Importantly, when transmitting his report to Attorney General Merrick Garland, Smith recommended that Vol. 2 not be disclosed publicly, given that the case against Nauta and De Oliveira remains active and, in the event Cannon’s dismissal is reversed on appeal, they should be expected to face trial.
Garland agreed with Smith’s recommendation against publicly releasing Vol. 2 but announced his intent to make it available for “in camera review by the Chairmen and Ranking Members of the House and Senate Judicial Committees.”
Prosecutors note that such limited, nonpublic disclosures to members of Congress are routine and necessary to ensure that “Congress can fulfill its own constitutional oversight functions.” To minimize the risk of public release and potential harm to Nauta and De Oliveira, the “Chair and Ranking Members of the House and Senate Judiciary Committees would be required to agree to specified conditions of confidentiality,” including an agreement “not to share information in Volume Two publicly.”
This seemingly esoteric court battle is worthy of our attention for two reasons.
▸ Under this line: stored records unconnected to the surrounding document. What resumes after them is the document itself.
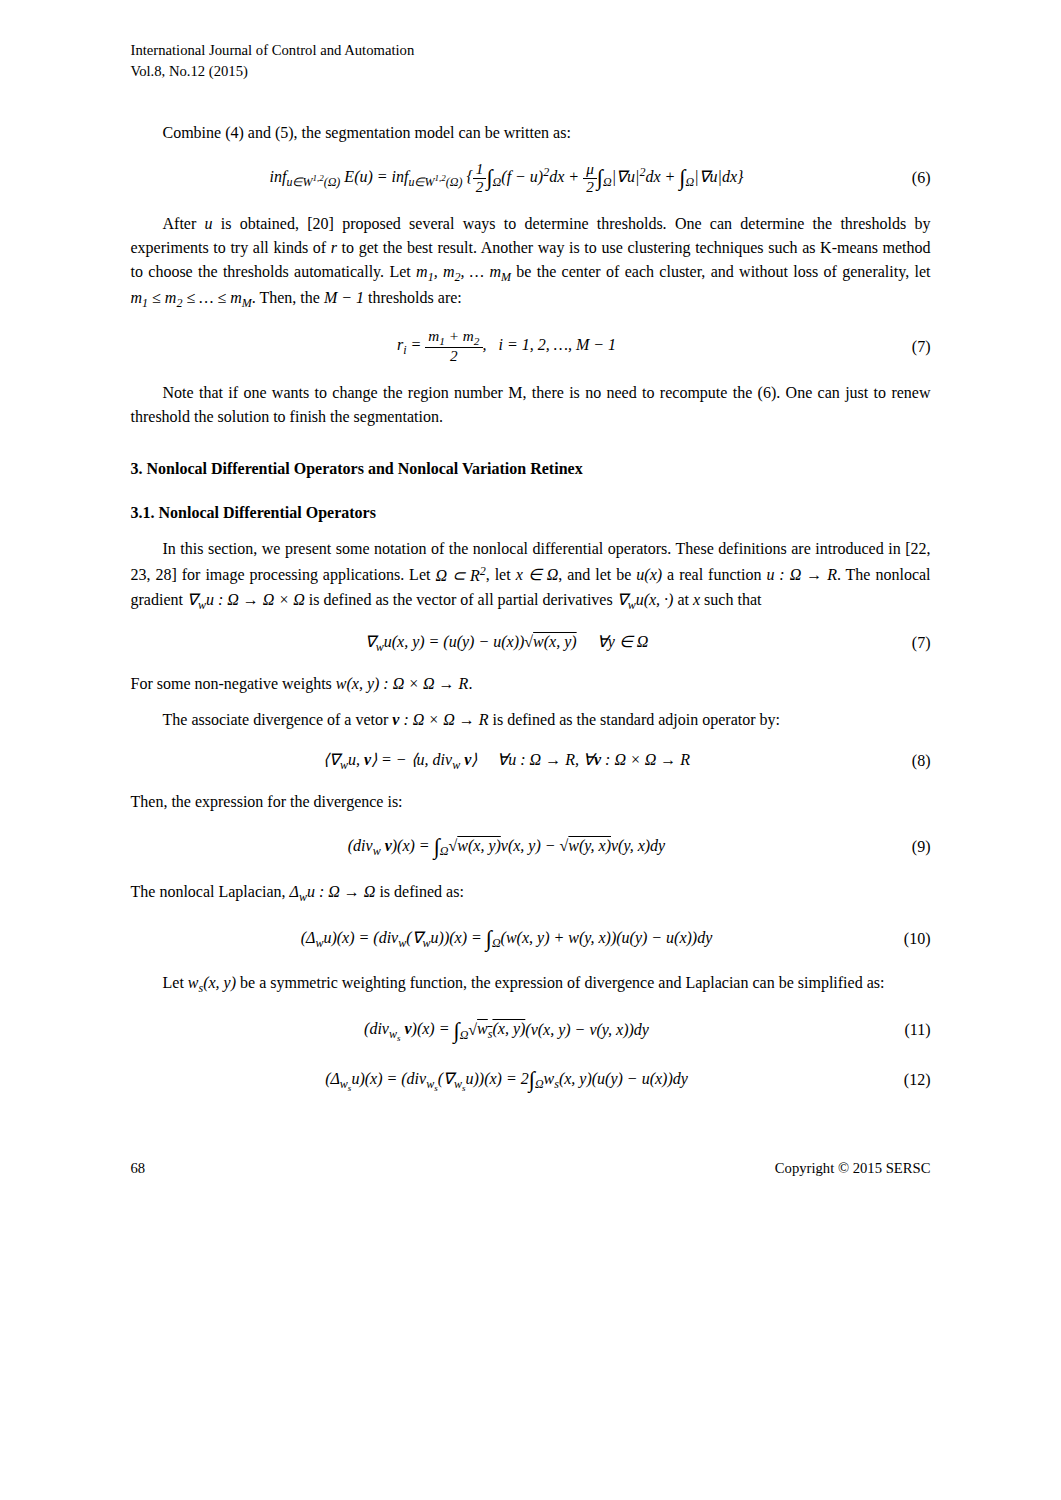International Journal of Control and Automation
Vol.8, No.12 (2015)
Combine (4) and (5), the segmentation model can be written as:
infu∈W1,2(Ω) E(u) = infu∈W1,2(Ω) {12∫Ω(f − u)2dx + μ 2∫Ω|∇u|2dx + ∫Ω|∇u|dx}
(6)
After u is obtained, [20] proposed several ways to determine thresholds. One can determine the thresholds by experiments to try all kinds of r to get the best result. Another way is to use clustering techniques such as K-means method to choose the thresholds automatically. Let m1, m2, … mM be the center of each cluster, and without loss of generality, let m1 ≤ m2 ≤ … ≤ mM. Then, the M − 1 thresholds are:
ri = m1 + m22, i = 1, 2, …, M − 1
(7)
Note that if one wants to change the region number M, there is no need to recompute the (6). One can just to renew threshold the solution to finish the segmentation.
3. Nonlocal Differential Operators and Nonlocal Variation Retinex
3.1. Nonlocal Differential Operators
In this section, we present some notation of the nonlocal differential operators. These definitions are introduced in [22, 23, 28] for image processing applications. Let Ω ⊂ R2, let x ∈ Ω, and let be u(x) a real function u : Ω → R. The nonlocal gradient ∇wu : Ω → Ω × Ω is defined as the vector of all partial derivatives ∇wu(x, ·) at x such that
∇wu(x, y) = (u(y) − u(x))√w(x, y) ∀y ∈ Ω
(7)
For some non-negative weights w(x, y) : Ω × Ω → R.
The associate divergence of a vetor v : Ω × Ω → R is defined as the standard adjoin operator by:
⟨∇wu, v⟩ = − ⟨u, divw v⟩ ∀u : Ω → R, ∀v : Ω × Ω → R
(8)
Then, the expression for the divergence is:
(divw v)(x) = ∫Ω√w(x, y) v(x, y) − √w(y, x) v(y, x)dy
(9)
The nonlocal Laplacian, Δwu : Ω → Ω is defined as:
(Δwu)(x) = (divw(∇wu))(x) = ∫Ω(w(x, y) + w(y, x))(u(y) − u(x))dy
(10)
Let ws(x, y) be a symmetric weighting function, the expression of divergence and Laplacian can be simplified as:
(divws v)(x) = ∫Ω√ws(x, y)(v(x, y) − v(y, x))dy
(11)
(Δwsu)(x) = (divws(∇wsu))(x) = 2∫Ωws(x, y)(u(y) − u(x))dy
(12)
68 Copyright © 2015 SERSC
If there is no disclosure of Vol. 2 to members of Congress, what might a Trump-led DOJ do to the evidence? Might it be destroyed in an attempt to make sure Trump is never held to account for the classified documents crimes? Recall that the documents case was dismissed without prejudice, which means the case could theoretically be refiled once Trump leaves office.
Second — and this is arguably the larger and more enduring problem — the Justice Department is litigating this issue as if Cannon has authority to preside over these matters when she doesn’t. Cannon never had jurisdiction over Vol. 1 (the election interference case), as that case was presided over by Judge Tanya Chutkan in the District of Columbia. And she lost jurisdiction over Vol. 2 when she dismissed the classified documents case. Because it’s on appeal, only the 11th Circuit has jurisdiction to take any action.
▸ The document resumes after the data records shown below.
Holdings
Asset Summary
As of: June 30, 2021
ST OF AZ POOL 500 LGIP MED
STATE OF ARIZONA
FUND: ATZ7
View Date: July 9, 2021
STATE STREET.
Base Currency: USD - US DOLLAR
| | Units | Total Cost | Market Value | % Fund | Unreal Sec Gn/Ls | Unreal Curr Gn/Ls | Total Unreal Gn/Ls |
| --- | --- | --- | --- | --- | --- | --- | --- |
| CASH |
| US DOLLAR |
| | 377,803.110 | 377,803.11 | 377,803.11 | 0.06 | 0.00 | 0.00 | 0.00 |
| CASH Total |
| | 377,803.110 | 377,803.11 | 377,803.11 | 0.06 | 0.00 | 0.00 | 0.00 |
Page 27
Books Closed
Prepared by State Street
The Justice Department is litigating this issue as if Cannon has authority to preside over these matters when she doesn’t.
As my friend Joyce Vance, the pre-eminent appellate practitioner, noted, “The strangest thing about this entire proceeding is that Judge Cannon continues to issue orders when there is no case pending in front of her. That’s not how a court’s jurisdiction is supposed to work.”
In my 30 years as a federal prosecutor, I encountered judicial overreach like Cannon’s a handful of times. I always fought against it, believing prosecutors had a responsibility to oppose such overreach. We had a term for the decision to ignore judicial overreach: feeding the monster.
I would make my arguments to my DOJ supervisors in favor of filing a motion opposing such judicial overreach, believing it was important to fight such battles rather than just doing the expedient thing and trying to win on the merits. Some prosecutors, though, concerned about antagonizing the judge presiding in the case, declined to fight.
My personal experience was that more often than not, the DOJ hierarchy refused to wage such righteous battles with judges. This seems to be the decision prosecutors in the classified documents case have made. Instead of taking up the jurisdictional battle in earnest, they’re trying to win on the merits of the substantive litigation.
The approach has echoes of Smith’s decision not to try to have Cannon removed from presiding over Trump’s case after the 11th Circuit twice ruled Cannon abused her judicial discretion to the extreme benefit of Trump.
One last concern: Cannon set a hearing on the issue of the limited release of Vol. 2 for Friday. Do we really think she’ll issue her ruling before Monday and give the DOJ time to deliver the documents to congressional leadership?
Given Cannon’s track record in Trump-related litigation, it seems far more likely she rules after Jan. 20, when Trump’s administration can take control of not only this issue but all of the incriminating evidence uncovered by the Smith investigation.